Exercise instructions: Wherever a picture appears, leave it out; set down everything else in the records exactly.

Records to use:
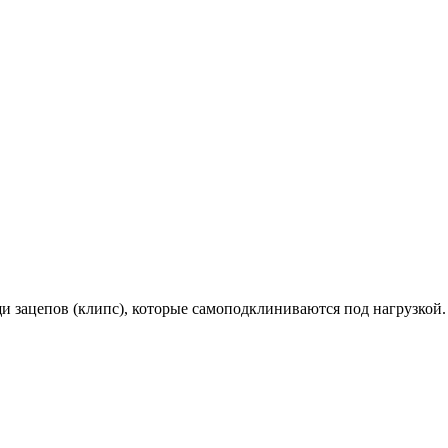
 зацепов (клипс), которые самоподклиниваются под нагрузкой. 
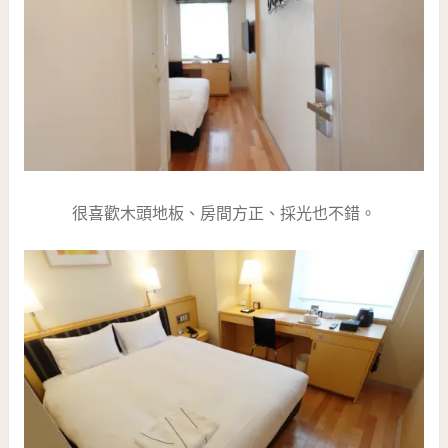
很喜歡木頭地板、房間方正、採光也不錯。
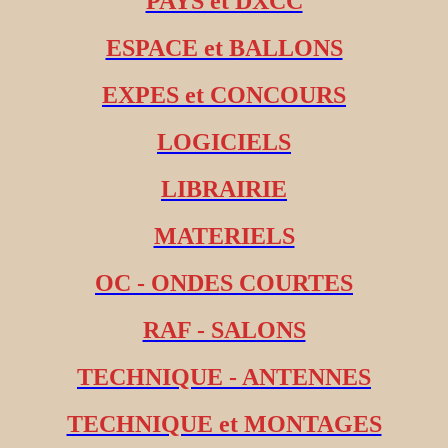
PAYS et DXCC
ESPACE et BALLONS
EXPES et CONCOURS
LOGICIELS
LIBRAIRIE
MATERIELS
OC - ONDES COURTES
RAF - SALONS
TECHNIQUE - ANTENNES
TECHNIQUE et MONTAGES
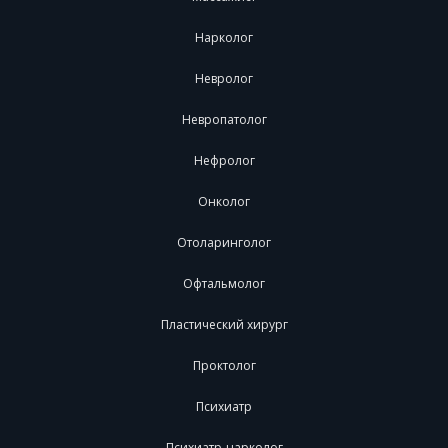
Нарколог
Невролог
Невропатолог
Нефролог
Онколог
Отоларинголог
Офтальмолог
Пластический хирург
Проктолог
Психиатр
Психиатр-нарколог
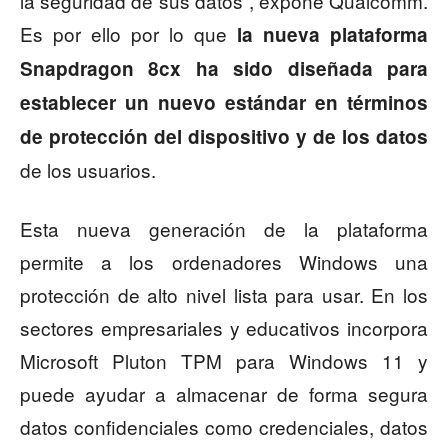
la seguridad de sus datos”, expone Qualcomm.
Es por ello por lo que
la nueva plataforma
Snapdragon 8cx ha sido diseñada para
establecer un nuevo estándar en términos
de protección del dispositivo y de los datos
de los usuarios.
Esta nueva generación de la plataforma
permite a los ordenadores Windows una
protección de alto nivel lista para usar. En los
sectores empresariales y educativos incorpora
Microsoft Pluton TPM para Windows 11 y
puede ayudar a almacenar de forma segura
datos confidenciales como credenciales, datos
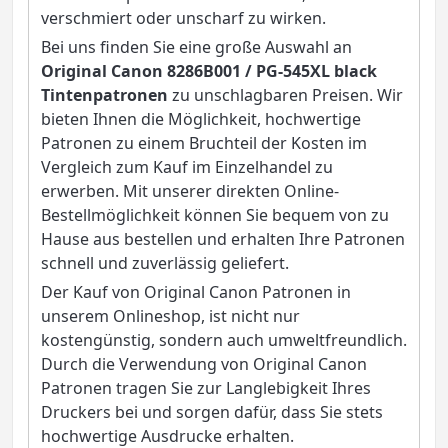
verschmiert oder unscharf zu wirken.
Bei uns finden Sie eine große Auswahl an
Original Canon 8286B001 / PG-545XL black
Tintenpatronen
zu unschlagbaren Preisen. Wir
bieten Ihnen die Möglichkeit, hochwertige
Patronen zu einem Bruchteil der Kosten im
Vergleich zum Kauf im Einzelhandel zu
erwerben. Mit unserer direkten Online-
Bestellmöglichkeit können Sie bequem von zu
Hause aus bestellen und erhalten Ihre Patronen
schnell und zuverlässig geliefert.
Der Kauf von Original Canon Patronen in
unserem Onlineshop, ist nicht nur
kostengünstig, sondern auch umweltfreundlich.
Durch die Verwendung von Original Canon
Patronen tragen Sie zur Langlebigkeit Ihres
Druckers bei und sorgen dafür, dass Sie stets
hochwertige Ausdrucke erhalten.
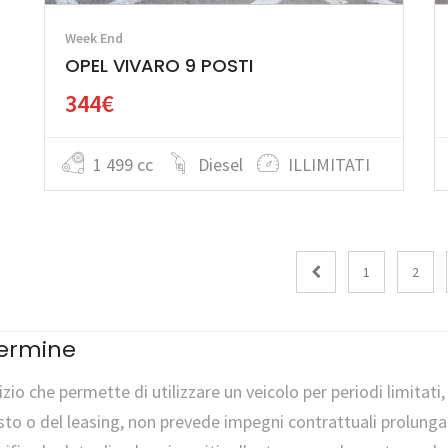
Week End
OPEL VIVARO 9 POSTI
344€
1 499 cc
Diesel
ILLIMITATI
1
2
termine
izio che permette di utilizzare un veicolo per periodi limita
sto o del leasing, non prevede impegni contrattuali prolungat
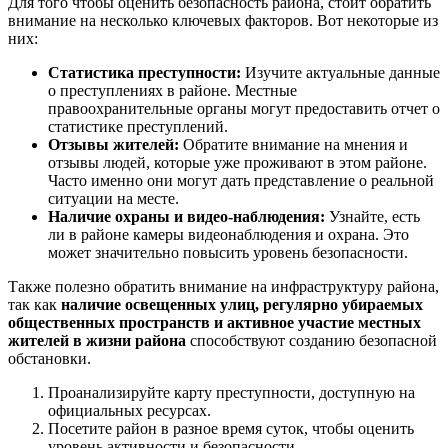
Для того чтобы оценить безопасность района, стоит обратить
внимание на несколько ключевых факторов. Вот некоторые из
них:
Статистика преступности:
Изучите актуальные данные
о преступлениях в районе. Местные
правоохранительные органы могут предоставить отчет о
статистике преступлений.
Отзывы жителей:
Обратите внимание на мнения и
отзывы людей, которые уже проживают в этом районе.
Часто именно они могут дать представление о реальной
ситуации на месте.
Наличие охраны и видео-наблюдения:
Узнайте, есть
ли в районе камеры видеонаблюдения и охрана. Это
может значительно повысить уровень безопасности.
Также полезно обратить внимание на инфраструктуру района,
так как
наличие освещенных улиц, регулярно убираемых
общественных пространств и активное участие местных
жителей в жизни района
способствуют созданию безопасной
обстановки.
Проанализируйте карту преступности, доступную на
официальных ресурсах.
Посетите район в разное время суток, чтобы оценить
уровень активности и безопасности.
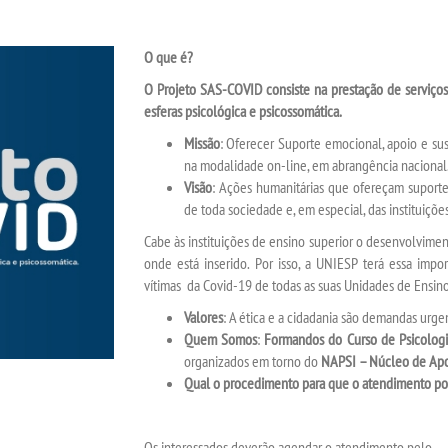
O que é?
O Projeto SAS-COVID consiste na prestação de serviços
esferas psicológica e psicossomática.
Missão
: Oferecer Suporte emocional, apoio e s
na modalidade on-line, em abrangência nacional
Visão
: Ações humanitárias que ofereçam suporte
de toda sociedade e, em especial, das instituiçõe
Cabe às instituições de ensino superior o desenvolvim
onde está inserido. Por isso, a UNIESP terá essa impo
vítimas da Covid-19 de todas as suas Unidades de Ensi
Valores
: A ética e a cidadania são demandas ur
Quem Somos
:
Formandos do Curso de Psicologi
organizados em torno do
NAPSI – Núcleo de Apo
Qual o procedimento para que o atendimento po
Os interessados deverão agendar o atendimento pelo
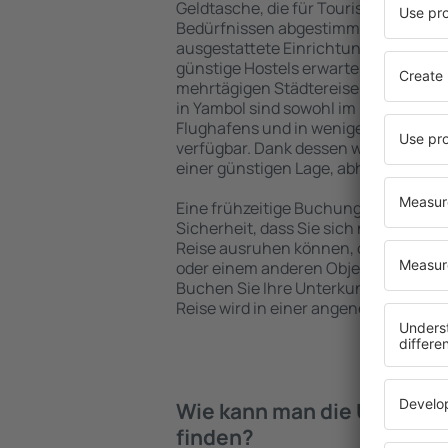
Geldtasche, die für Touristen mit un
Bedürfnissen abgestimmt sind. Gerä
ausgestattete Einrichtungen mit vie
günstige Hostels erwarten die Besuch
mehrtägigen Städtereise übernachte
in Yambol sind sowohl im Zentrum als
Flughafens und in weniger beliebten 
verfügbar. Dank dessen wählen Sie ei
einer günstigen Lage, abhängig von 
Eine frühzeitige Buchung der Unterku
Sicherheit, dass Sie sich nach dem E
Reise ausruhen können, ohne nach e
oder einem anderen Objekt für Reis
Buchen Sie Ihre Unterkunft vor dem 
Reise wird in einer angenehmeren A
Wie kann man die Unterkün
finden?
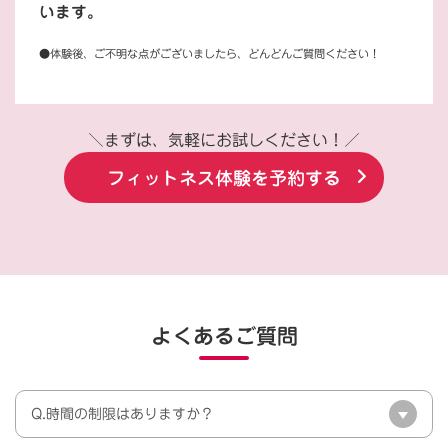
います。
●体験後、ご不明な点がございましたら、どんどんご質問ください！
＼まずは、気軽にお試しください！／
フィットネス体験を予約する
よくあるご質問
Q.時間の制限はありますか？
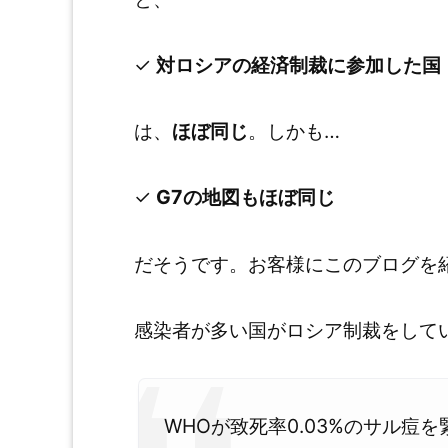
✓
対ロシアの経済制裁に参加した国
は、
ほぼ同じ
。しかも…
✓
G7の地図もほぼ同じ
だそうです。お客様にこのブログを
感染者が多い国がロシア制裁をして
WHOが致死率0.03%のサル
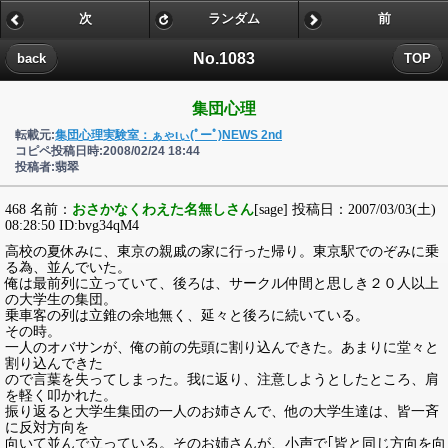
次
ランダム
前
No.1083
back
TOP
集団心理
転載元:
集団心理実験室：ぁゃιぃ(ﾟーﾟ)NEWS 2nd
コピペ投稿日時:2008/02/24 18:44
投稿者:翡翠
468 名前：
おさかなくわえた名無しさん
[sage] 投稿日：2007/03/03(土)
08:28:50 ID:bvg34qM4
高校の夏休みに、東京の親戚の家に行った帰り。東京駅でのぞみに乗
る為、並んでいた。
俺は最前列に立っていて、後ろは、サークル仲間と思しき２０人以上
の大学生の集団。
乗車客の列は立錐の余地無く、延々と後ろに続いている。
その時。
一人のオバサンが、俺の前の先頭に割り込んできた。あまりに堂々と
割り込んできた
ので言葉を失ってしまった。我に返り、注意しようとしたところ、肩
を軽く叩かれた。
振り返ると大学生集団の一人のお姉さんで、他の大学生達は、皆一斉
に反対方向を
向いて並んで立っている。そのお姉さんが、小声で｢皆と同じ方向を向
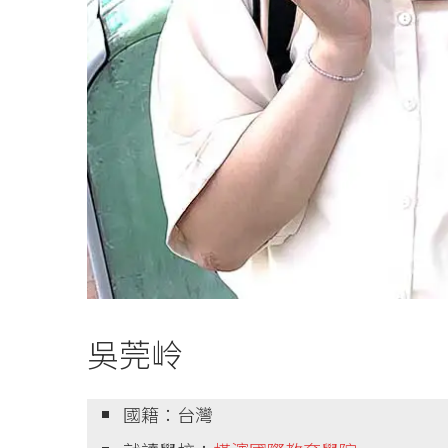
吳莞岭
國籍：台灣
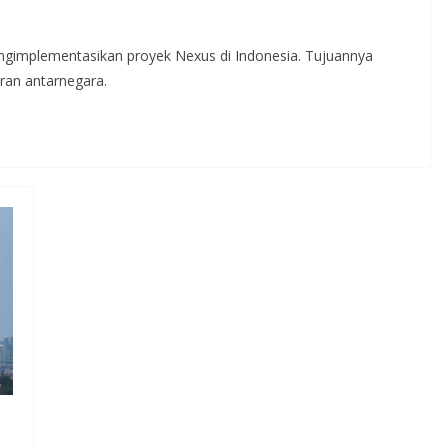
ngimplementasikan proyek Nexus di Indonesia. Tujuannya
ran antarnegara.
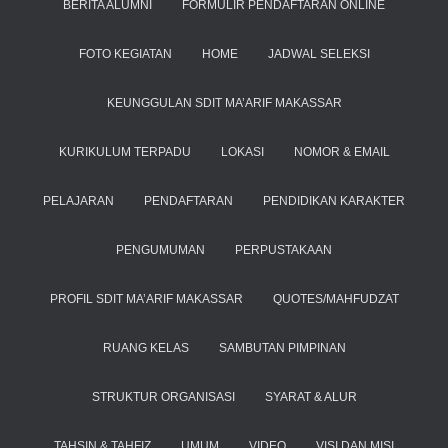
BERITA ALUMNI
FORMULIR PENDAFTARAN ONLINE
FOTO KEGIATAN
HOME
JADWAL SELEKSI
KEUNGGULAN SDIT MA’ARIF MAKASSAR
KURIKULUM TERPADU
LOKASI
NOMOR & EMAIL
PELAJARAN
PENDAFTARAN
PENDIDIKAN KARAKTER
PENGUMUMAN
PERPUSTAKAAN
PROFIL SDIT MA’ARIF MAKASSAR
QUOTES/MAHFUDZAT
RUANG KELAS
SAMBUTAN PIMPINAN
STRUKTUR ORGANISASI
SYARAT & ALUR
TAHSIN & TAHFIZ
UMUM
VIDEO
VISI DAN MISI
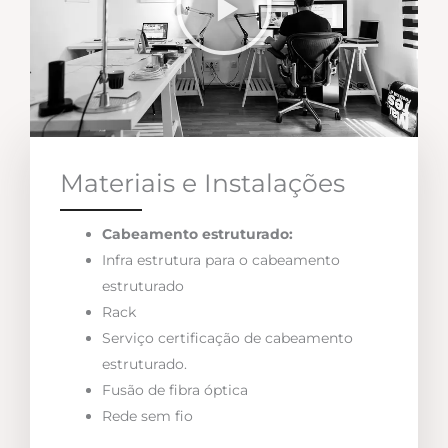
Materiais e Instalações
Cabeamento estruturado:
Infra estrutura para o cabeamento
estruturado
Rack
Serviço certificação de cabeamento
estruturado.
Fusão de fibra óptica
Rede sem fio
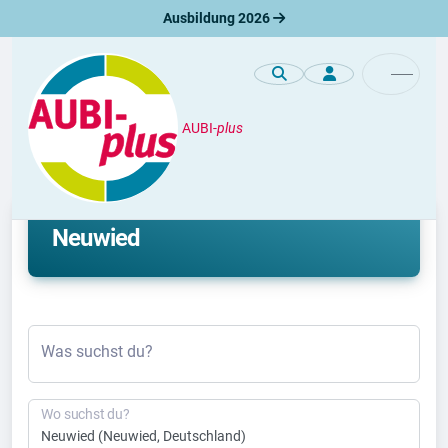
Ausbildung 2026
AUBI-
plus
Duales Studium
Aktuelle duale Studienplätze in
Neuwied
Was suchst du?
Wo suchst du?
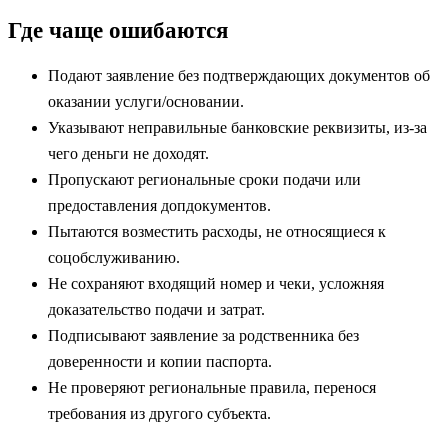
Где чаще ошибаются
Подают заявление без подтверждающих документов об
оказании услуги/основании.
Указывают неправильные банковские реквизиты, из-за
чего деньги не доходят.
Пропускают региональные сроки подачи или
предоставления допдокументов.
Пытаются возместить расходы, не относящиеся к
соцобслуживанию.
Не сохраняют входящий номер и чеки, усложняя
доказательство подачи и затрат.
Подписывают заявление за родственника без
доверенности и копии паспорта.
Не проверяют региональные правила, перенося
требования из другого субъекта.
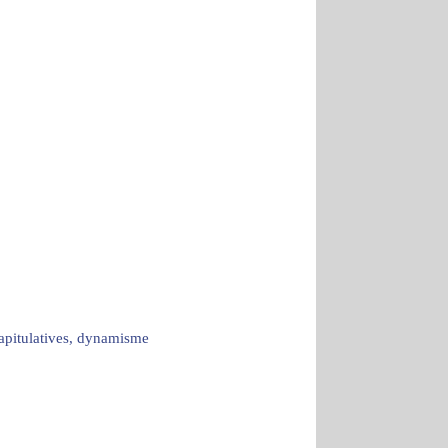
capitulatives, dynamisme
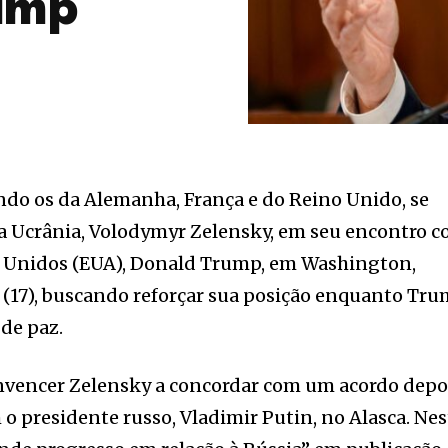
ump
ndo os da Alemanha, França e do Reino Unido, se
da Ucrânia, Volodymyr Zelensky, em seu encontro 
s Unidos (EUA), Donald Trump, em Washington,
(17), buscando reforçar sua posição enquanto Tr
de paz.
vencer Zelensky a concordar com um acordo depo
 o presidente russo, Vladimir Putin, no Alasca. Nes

Expected answer:
 зацепов (клипс), которые самоподклиниваются под нагрузкой. 
很喜歡木頭地板、房間方正、採光也不錯。
PAYS et DXCC
ESPACE et BALLONS
EXPES et CONCOURS
LOGICIELS
LIBRAIRIE
MATERIELS
OC - ONDES COURTES
RAF - SALONS
TECHNIQUE - ANTENNES
TECHNIQUE et MONTAGES
Нарколог
Невролог
Невропатолог
Нефролог
Онколог
Отоларинголог
Офтальмолог
Пластический хирург
Проктолог
Психиатр
Психиатр-нарколог
la seguridad de sus datos”, expone Qualcomm.
Es por ello por lo que
la nueva plataforma
Snapdragon 8cx ha sido diseñada para
establecer un nuevo estándar en términos
de protección del dispositivo y de los datos
de los usuarios.
Esta nueva generación de la plataforma
permite a los ordenadores Windows una
protección de alto nivel lista para usar. En los
sectores empresariales y educativos incorpora
Microsoft Pluton TPM para Windows 11 y
puede ayudar a almacenar de forma segura
datos confidenciales como credenciales, datos
verschmiert oder unscharf zu wirken.
Bei uns finden Sie eine große Auswahl an
Original Canon 8286B001 / PG-545XL black
Tintenpatronen
zu unschlagbaren Preisen. Wir
bieten Ihnen die Möglichkeit, hochwertige
Patronen zu einem Bruchteil der Kosten im
Vergleich zum Kauf im Einzelhandel zu
erwerben. Mit unserer direkten Online-
Bestellmöglichkeit können Sie bequem von zu
Hause aus bestellen und erhalten Ihre Patronen
schnell und zuverlässig geliefert.
Der Kauf von Original Canon Patronen in
unserem Onlineshop, ist nicht nur
kostengünstig, sondern auch umweltfreundlich.
Durch die Verwendung von Original Canon
Patronen tragen Sie zur Langlebigkeit Ihres
Druckers bei und sorgen dafür, dass Sie stets
hochwertige Ausdrucke erhalten.
Week End
OPEL VIVARO 9 POSTI
344€
1 499 cc
Diesel
ILLIMITATI
1
2
termine
izio che permette di utilizzare un veicolo per periodi limita
sto o del leasing, non prevede impegni contrattuali prolungat
Для того чтобы оценить безопасность района, стоит обратить
внимание на несколько ключевых факторов. Вот некоторые из
них:
Статистика преступности:
Изучите актуальные данные
о преступлениях в районе. Местные
правоохранительные органы могут предоставить отчет о
статистике преступлений.
Отзывы жителей:
Обратите внимание на мнения и
отзывы людей, которые уже проживают в этом районе.
Часто именно они могут дать представление о реальной
ситуации на месте.
Наличие охраны и видео-наблюдения:
Узнайте, есть
ли в районе камеры видеонаблюдения и охрана. Это
может значительно повысить уровень безопасности.
Также полезно обратить внимание на инфраструктуру района,
так как
наличие освещенных улиц, регулярно убираемых
общественных пространств и активное участие местных
жителей в жизни района
способствуют созданию безопасной
обстановки.
Проанализируйте карту преступности, доступную на
официальных ресурсах.
Посетите район в разное время суток, чтобы оценить
уровень активности и безопасности.
O que é?
O Projeto SAS-COVID consiste na prestação de serviços
esferas psicológica e psicossomática.
Missão
: Oferecer Suporte emocional, apoio e s
na modalidade on-line, em abrangência nacional
Visão
: Ações humanitárias que ofereçam suporte
de toda sociedade e, em especial, das instituiçõe
Cabe às instituições de ensino superior o desenvolvim
onde está inserido. Por isso, a UNIESP terá essa impo
vítimas da Covid-19 de todas as suas Unidades de Ensi
Valores
: A ética e a cidadania são demandas ur
Quem Somos
:
Formandos do Curso de Psicologi
organizados em torno do
NAPSI – Núcleo de Apo
Qual o procedimento para que o atendimento po
Os interessados deverão agendar o atendimento pelo
Geldtasche, die für Touristen mit un
Bedürfnissen abgestimmt sind. Gerä
ausgestattete Einrichtungen mit vie
günstige Hostels erwarten die Besuch
mehrtägigen Städtereise übernachte
in Yambol sind sowohl im Zentrum als
Flughafens und in weniger beliebten 
verfügbar. Dank dessen wählen Sie ei
einer günstigen Lage, abhängig von 
Eine frühzeitige Buchung der Unterku
Sicherheit, dass Sie sich nach dem E
Reise ausruhen können, ohne nach e
oder einem anderen Objekt für Reis
Buchen Sie Ihre Unterkunft vor dem 
Reise wird in einer angenehmeren A
Wie kann man die Unterkün
finden?
います。
●体験後、ご不明な点がございましたら、どんどんご質問ください！
＼まずは、気軽にお試しください！／
フィットネス体験を予約する
よくあるご質問
Q.時間の制限はありますか？
✓
対ロシアの経済制裁に参加した国
は、
ほぼ同じ
。しかも…
✓
G7の地図もほぼ同じ
だそうです。お客様にこのブログを
感染者が多い国がロシア制裁をして
WHOが致死率0.03%のサル
次
ランダム
前
No.1083
back
TOP
集団心理
転載元:
集団心理実験室：ぁゃιぃ(ﾟーﾟ)NEWS 2nd
コピペ投稿日時:2008/02/24 18:44
投稿者:翡翠
468 名前：
おさかなくわえた名無しさん
[sage] 投稿日：2007/03/03(土)
08:28:50 ID:bvg34qM4
高校の夏休みに、東京の親戚の家に行った帰り。東京駅でのぞみに乗
る為、並んでいた。
俺は最前列に立っていて、後ろは、サークル仲間と思しき２０人以上
の大学生の集団。
乗車客の列は立錐の余地無く、延々と後ろに続いている。
その時。
一人のオバサンが、俺の前の先頭に割り込んできた。あまりに堂々と
割り込んできた
ので言葉を失ってしまった。我に返り、注意しようとしたところ、肩
を軽く叩かれた。
振り返ると大学生集団の一人のお姉さんで、他の大学生達は、皆一斉
に反対方向を
向いて並んで立っている。そのお姉さんが、小声で｢皆と同じ方向を向
吳莞岭
國籍：台灣
ngimplementasikan proyek Nexus di Indonesia. Tujuannya
ran antarnegara.
BERITA ALUMNI
FORMULIR PENDAFTARAN ONLINE
FOTO KEGIATAN
HOME
JADWAL SELEKSI
KEUNGGULAN SDIT MA’ARIF MAKASSAR
KURIKULUM TERPADU
LOKASI
NOMOR & EMAIL
PELAJARAN
PENDAFTARAN
PENDIDIKAN KARAKTER
PENGUMUMAN
PERPUSTAKAAN
PROFIL SDIT MA’ARIF MAKASSAR
QUOTES/MAHFUDZAT
RUANG KELAS
SAMBUTAN PIMPINAN
STRUKTUR ORGANISASI
SYARAT & ALUR
TAHSIN & TAHFIZ
UMUM
VIDEO
VISI DAN MISI
Materiais e Instalações
Cabeamento estruturado:
Infra estrutura para o cabeamento
estruturado
Rack
Serviço certificação de cabeamento
estruturado.
Fusão de fibra óptica
Rede sem fio
Ausbildung 2026
AUBI-
plus
Duales Studium
Aktuelle duale Studienplätze in
Neuwied
Was suchst du?
Wo suchst du?
Где чаще ошибаются
Подают заявление без подтверждающих документов об
оказании услуги/основании.
Указывают неправильные банковские реквизиты, из-за
чего деньги не доходят.
Пропускают региональные сроки подачи или
предоставления допдокументов.
Пытаются возместить расходы, не относящиеся к
соцобслуживанию.
Не сохраняют входящий номер и чеки, усложняя
доказательство подачи и затрат.
Подписывают заявление за родственника без
доверенности и копии паспорта.
Не проверяют региональные правила, перенося
требования из другого субъекта.
capitulatives, dynamisme
ump
ndo os da Alemanha, França e do Reino Unido, se
da Ucrânia, Volodymyr Zelensky, em seu encontro 
s Unidos (EUA), Donald Trump, em Washington,
(17), buscando reforçar sua posição enquanto Tr
de paz.
vencer Zelensky a concordar com um acordo depo
 o presidente russo, Vladimir Putin, no Alasca. Nes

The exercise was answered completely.